Monday, June 9, 2014

first aid kit

i'm streaming their latest. it's a good place to start:
But there is only forward, no other way / Tomorrow was your whole bad at the end of the day / And gold turns gray / And gold turns gray / What if a heart gives in despair? / What if the road won't take me there? / Oh, I wish, for once, we could stay gold
the sun is leaving and this evening is winding down. the dappled light that filled this room twenty minutes ago is gone. still, spring is shifting into summer and moving forward. still, everything changes, just as last week's full moon is waning in the sky.

why start this again? because i need a place to write, and journals have their limits. i started one over six months ago, and it's a wonder and a blessing to see that i have continued. still, i crave a place to write stream-of-consciousness, or finger-flowing. 

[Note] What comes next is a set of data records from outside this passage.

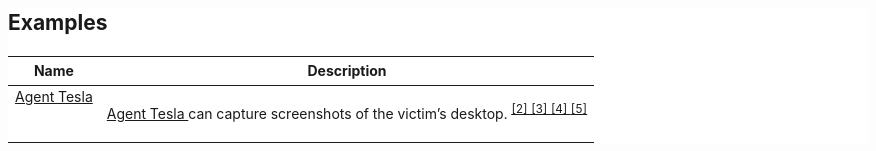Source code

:  </div>
 <h2 class="pt-3" id="examples">
  Examples
 </h2>
 <table class="table table-bordered table-light mt-2">
  <thead>
   <tr>
    <th scope="col">
     Name
    </th>
    <th scope="col">
     Description
    </th>
   </tr>
  </thead>
  <tbody class="bg-white">
   <tr>
    <td>
     <a href="https://attack.mitre.org/software/S0331">
      Agent Tesla
     </a>
    </td>
    <td>
     <p>
      <a href="https://attack.mitre.org/software/S0331">
       Agent Tesla
      </a>
      can capture screenshots of the victim’s desktop.
      <span class="scite-citeref-number" data-reference="Talos Agent Tesla Oct 2018" id="scite-ref-2-a" onclick="scrollToRef('scite-2')">
       <sup>
        <a aria-describedby="qtip-1" data-hasqtip="1" href="https://blog.talosintelligence.com/2018/10/old-dog-new-tricks-analysing-new-rtf_15.html" target="_blank">
         [2]
        </a>
       </sup>
      </span>
      <span class="scite-citeref-number" data-reference="DigiTrust Agent Tesla Jan 2017" id="scite-ref-3-a" onclick="scrollToRef('scite-3')">
       <sup>
        <a aria-describedby="qtip-2" data-hasqtip="2" href="https://www.digitrustgroup.com/agent-tesla-keylogger/" target="_blank">
         [3]
        </a>
       </sup>
      </span>
      <span class="scite-citeref-number" data-reference="Fortinet Agent Tesla April 2018" id="scite-ref-4-a" onclick="scrollToRef('scite-4')">
       <sup>
        <a aria-describedby="qtip-3" data-hasqtip="3" href="https://www.fortinet.com/blog/threat-research/analysis-of-new-agent-tesla-spyware-variant.html" target="_blank">
         [4]
        </a>
       </sup>
      </span>
      <span class="scite-citeref-number" data-reference="Fortinet Agent Tesla June 2017" id="scite-ref-5-a" onclick="scrollToRef('scite-5')">
       <sup>
        <a aria-describedby="qtip-4" data-hasqtip="4" href="https://www.fortinet.com/blog/threat-research/in-depth-analysis-of-net-malware-javaupdtr.html" target="_blank">
         [5]
        </a>
       </sup>
      </span>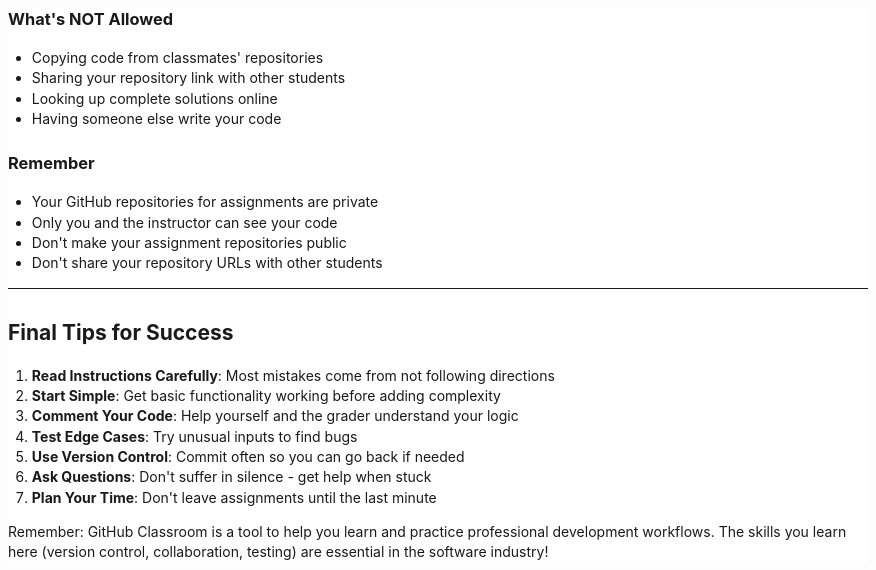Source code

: ### What's NOT Allowed
- Copying code from classmates' repositories
- Sharing your repository link with other students
- Looking up complete solutions online
- Having someone else write your code

### Remember
- Your GitHub repositories for assignments are private
- Only you and the instructor can see your code
- Don't make your assignment repositories public
- Don't share your repository URLs with other students

---

## Final Tips for Success

1. **Read Instructions Carefully**: Most mistakes come from not following directions
2. **Start Simple**: Get basic functionality working before adding complexity
3. **Comment Your Code**: Help yourself and the grader understand your logic
4. **Test Edge Cases**: Try unusual inputs to find bugs
5. **Use Version Control**: Commit often so you can go back if needed
6. **Ask Questions**: Don't suffer in silence - get help when stuck
7. **Plan Your Time**: Don't leave assignments until the last minute

Remember: GitHub Classroom is a tool to help you learn and practice professional development workflows. The skills you learn here (version control, collaboration, testing) are essential in the software industry!
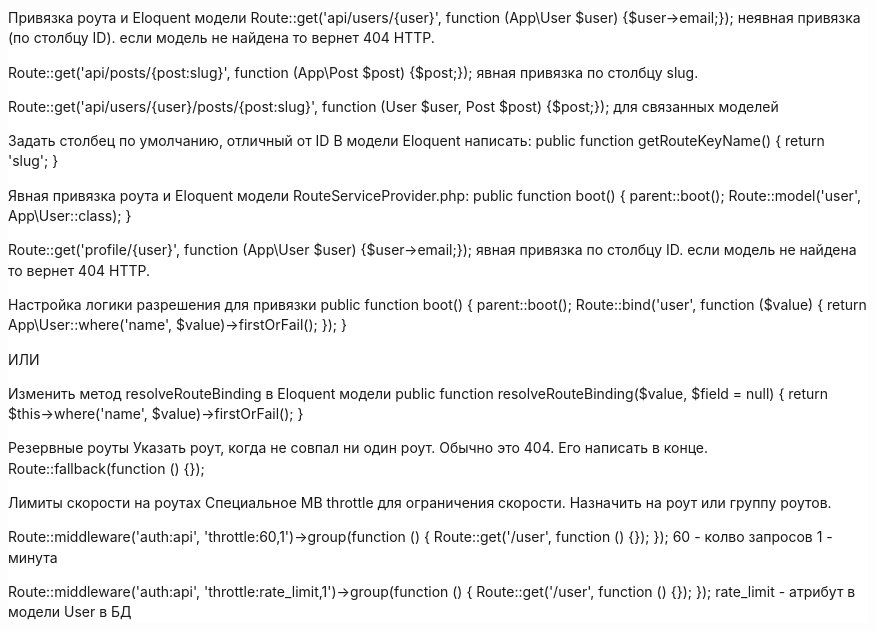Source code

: Привязка роута и Eloquent модели
Route::get('api/users/{user}', function (App\User $user) {$user->email;}); неявная привязка (по столбцу ID). если модель не найдена то вернет 404 HTTP.

Route::get('api/posts/{post:slug}', function (App\Post $post) {$post;}); явная привязка по столбцу slug.

Route::get('api/users/{user}/posts/{post:slug}', function (User $user, Post $post) {$post;}); для связанных моделей

Задать столбец по умолчанию, отличный от ID
В модели Eloquent написать:
public function getRouteKeyName() {
  return 'slug';
}

Явная привязка роута и Eloquent модели
RouteServiceProvider.php:
public function boot() {
  parent::boot();
  Route::model('user', App\User::class);
}

Route::get('profile/{user}', function (App\User $user) {$user->email;}); явная привязка по столбцу ID. если модель не найдена то вернет 404 HTTP.

Настройка логики разрешения для привязки
public function boot() {
  parent::boot();
  Route::bind('user', function ($value) {
    return App\User::where('name', $value)->firstOrFail();
  });
}

ИЛИ

Изменить метод resolveRouteBinding в Eloquent модели
public function resolveRouteBinding($value, $field = null) {
  return $this->where('name', $value)->firstOrFail();
}

Резервные роуты
Указать роут, когда не совпал ни один роут. Обычно это 404. Его написать в конце.
Route::fallback(function () {});

Лимиты скорости на роутах
Специальное МВ throttle для ограничения скорости. Назначить на роут или группу роутов.

Route::middleware('auth:api', 'throttle:60,1')->group(function () {
  Route::get('/user', function () {});
});
60 - колво запросов
1 - минута

Route::middleware('auth:api', 'throttle:rate_limit,1')->group(function () {
  Route::get('/user', function () {});
});
rate_limit - атрибут в модели User в БД

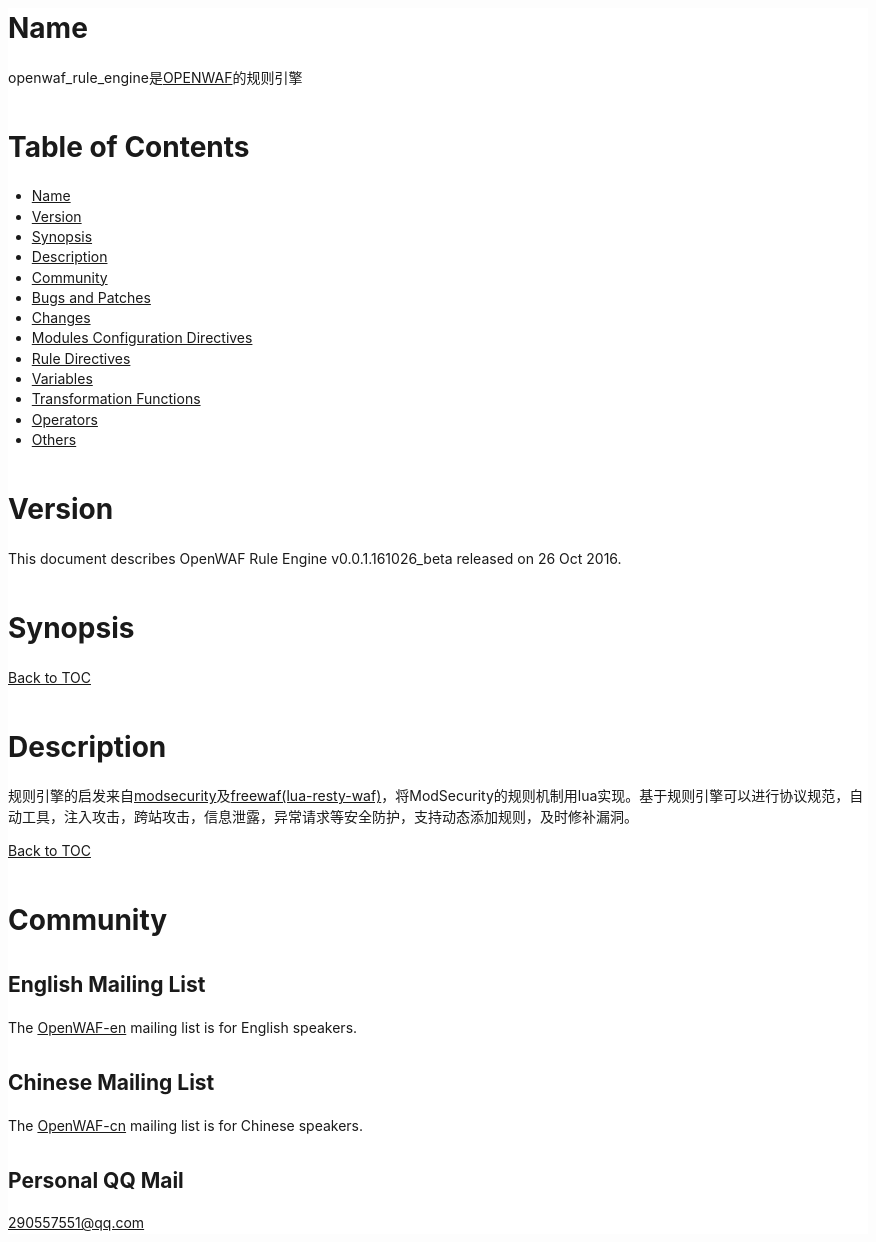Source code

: Name
====

openwaf_rule_engine是[OPENWAF](https://github.com/titansec/openwaf)的规则引擎

Table of Contents
=================

* [Name](#name)
* [Version](#version)
* [Synopsis](#synopsis)
* [Description](#description)
* [Community](#community)
* [Bugs and Patches](#bugs-and-patches)
* [Changes](#changes)
* [Modules Configuration Directives](#modules-configuration-directives)
* [Rule Directives](#rule-directives)
* [Variables](#variables)
* [Transformation Functions](#transformation-functions)
* [Operators](#operators)
* [Others](#others)

Version
=======

This document describes OpenWAF Rule Engine v0.0.1.161026_beta released on 26 Oct 2016.

Synopsis
========


[Back to TOC](#table-of-contents)

Description
===========

规则引擎的启发来自[modsecurity](https://github.com/SpiderLabs/ModSecurity/wiki/Reference-Manual)及[freewaf(lua-resty-waf)](https://github.com/p0pr0ck5/lua-resty-waf)，将ModSecurity的规则机制用lua实现。基于规则引擎可以进行协议规范，自动工具，注入攻击，跨站攻击，信息泄露，异常请求等安全防护，支持动态添加规则，及时修补漏洞。

[Back to TOC](#table-of-contents)

Community
=========

English Mailing List
--------------------

The [OpenWAF-en](https://groups.google.com/group/openwaf-en) mailing list is for English speakers.

Chinese Mailing List
--------------------

The [OpenWAF-cn](https://groups.google.com/group/openwaf-cn) mailing list is for Chinese speakers.

Personal QQ Mail
----------------

290557551@qq.com

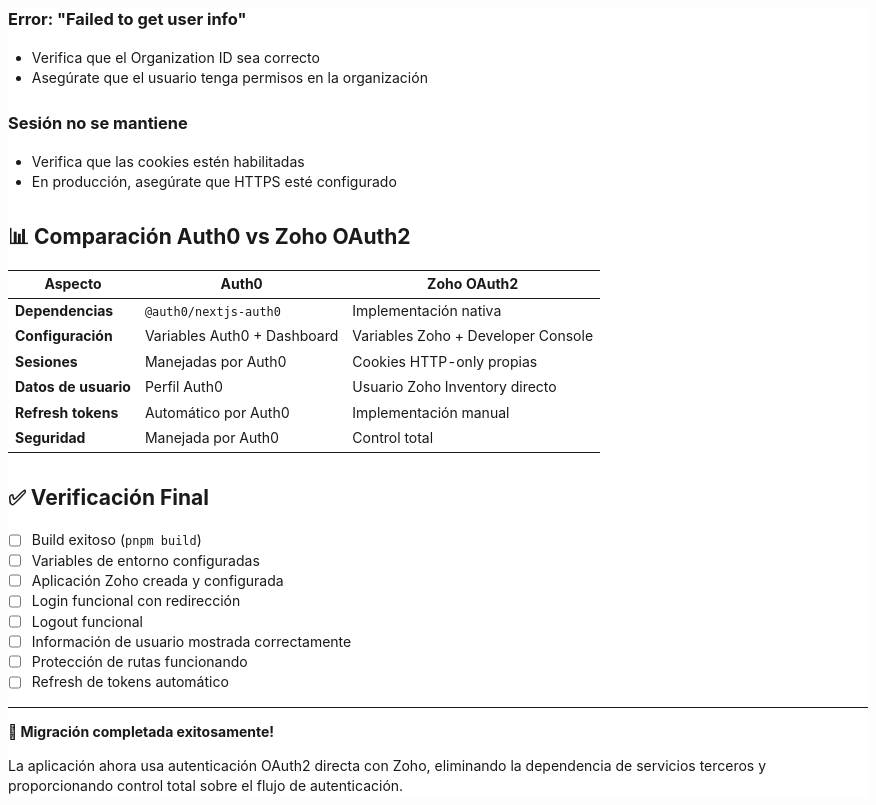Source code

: ### Error: "Failed to get user info"
- Verifica que el Organization ID sea correcto
- Asegúrate que el usuario tenga permisos en la organización

### Sesión no se mantiene
- Verifica que las cookies estén habilitadas
- En producción, asegúrate que HTTPS esté configurado

## 📊 Comparación Auth0 vs Zoho OAuth2

| Aspecto              | Auth0                       | Zoho OAuth2                        |
| -------------------- | --------------------------- | ---------------------------------- |
| **Dependencias**     | `@auth0/nextjs-auth0`       | Implementación nativa              |
| **Configuración**    | Variables Auth0 + Dashboard | Variables Zoho + Developer Console |
| **Sesiones**         | Manejadas por Auth0         | Cookies HTTP-only propias          |
| **Datos de usuario** | Perfil Auth0                | Usuario Zoho Inventory directo     |
| **Refresh tokens**   | Automático por Auth0        | Implementación manual              |
| **Seguridad**        | Manejada por Auth0          | Control total                      |

## ✅ Verificación Final

- [ ] Build exitoso (`pnpm build`)
- [ ] Variables de entorno configuradas
- [ ] Aplicación Zoho creada y configurada
- [ ] Login funcional con redirección
- [ ] Logout funcional
- [ ] Información de usuario mostrada correctamente
- [ ] Protección de rutas funcionando
- [ ] Refresh de tokens automático

---

**🎉 Migración completada exitosamente!**

La aplicación ahora usa autenticación OAuth2 directa con Zoho, eliminando la dependencia de servicios terceros y proporcionando control total sobre el flujo de autenticación.
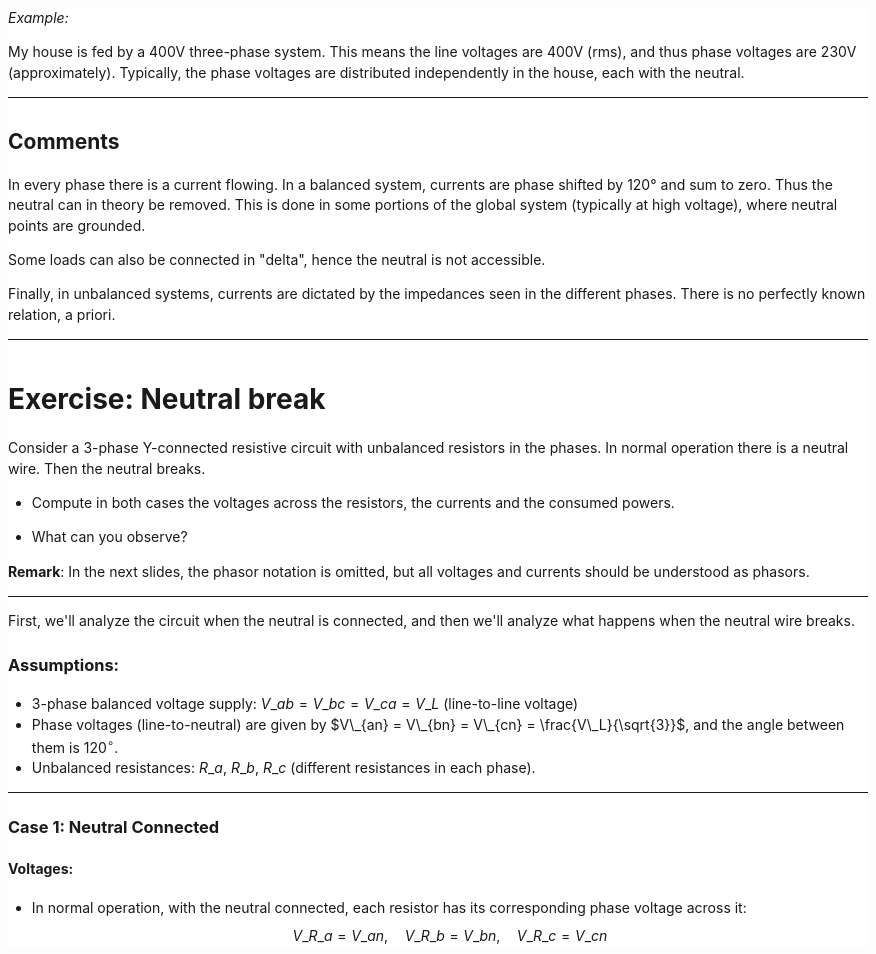 *Example:*

My house is fed by a 400V three-phase system. This means the line voltages are 400V (rms), and thus phase voltages are 230V (approximately). Typically, the phase voltages are distributed independently in the house, each with the neutral.

---
## Comments

In every phase there is a current flowing. In a balanced system, currents are phase shifted by 120° and sum to zero. Thus the neutral can in theory be removed. This is done in some portions of the global system (typically at high voltage), where neutral points are grounded.

Some loads can also be connected in "delta", hence the neutral is not accessible. 

Finally, in unbalanced systems, currents are dictated by the impedances seen in the different phases. There is no perfectly known relation, a priori.

---

# Exercise: Neutral break

Consider a 3-phase Y-connected resistive circuit with unbalanced resistors in the phases. In normal operation there is a neutral wire. Then the neutral breaks.

- Compute in both cases the voltages across the resistors, the currents and the consumed powers.

- What can you observe?

**Remark**: In the next slides, the phasor notation is omitted, but all voltages and currents should be understood as phasors.

---

First, we'll analyze the circuit when the neutral is connected, and then we'll analyze what happens when the neutral wire breaks. 

### Assumptions:

- 3-phase balanced voltage supply: $V\_{ab} = V\_{bc} = V\_{ca} = V\_L$ (line-to-line voltage)
- Phase voltages (line-to-neutral) are given by $V\_{an} = V\_{bn} = V\_{cn} = \frac{V\_L}{\sqrt{3}}$, and the angle between them is $120^\circ$.
- Unbalanced resistances: $R\_a$, $R\_b$, $R\_c$ (different resistances in each phase).

---

### Case 1: **Neutral Connected**

#### Voltages:

- In normal operation, with the neutral connected, each resistor has its corresponding phase voltage across it:
  $$
  V\_{R\_a} = V\_{an}, \quad V\_{R\_b} = V\_{bn}, \quad V\_{R\_c} = V\_{cn}
  $$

this morning i went for a walk, and as i strode out of the building, i felt anger. it crackled in my mind, i could feel it in my steps and i wondered at it's sudden appearance. walking with it, heading up 4th avenue and over to jackson, up to the MAX turnabout and as i stopped to take a picture, i realized i was not angry. i felt broken-hearted. my defended heart dropped its shields and i breathed. sad. loss. not fury. deeper breath. softening. 


this is how it happens, when i'm willing to name, wait, watch for some hint, movement, revelation.

and with the sadness, i felt grateful. for having something to lose. for the space it left allowing something new to enter. can i, will i, leave the space open?